-- INFORMATION GIVEN follows --

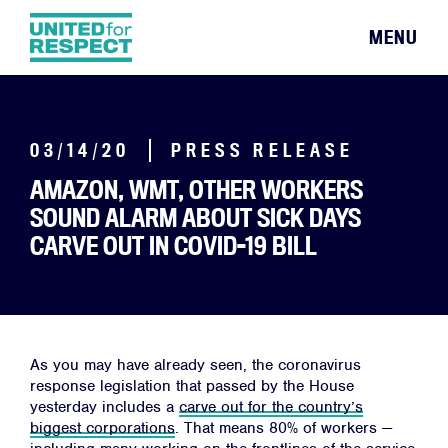
MENU
03/14/20
PRESS RELEASE
AMAZON, WMT, OTHER WORKERS
SOUND ALARM ABOUT SICK DAYS
CARVE OUT IN COVID-19 BILL
As you may have already seen, the coronavirus
response legislation that passed by the House
yesterday includes a
carve out for the country’s
biggest corporations
. That means 80% of workers —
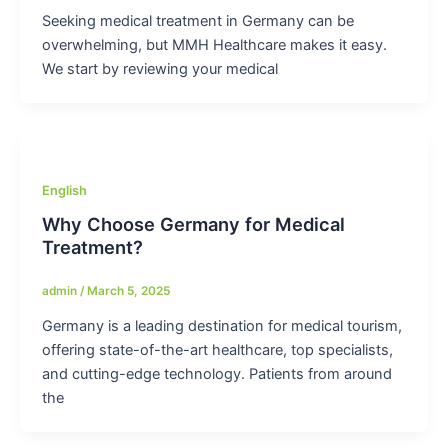
Seeking medical treatment in Germany can be
overwhelming, but MMH Healthcare makes it easy.
We start by reviewing your medical
English
Why Choose Germany for Medical
Treatment?
admin
/
March 5, 2025
Germany is a leading destination for medical tourism,
offering state-of-the-art healthcare, top specialists,
and cutting-edge technology. Patients from around
the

-- INFORMATION GIVEN concluded --

Within the data above, tally every line that has "Germany" in it. Answer with the number only.

3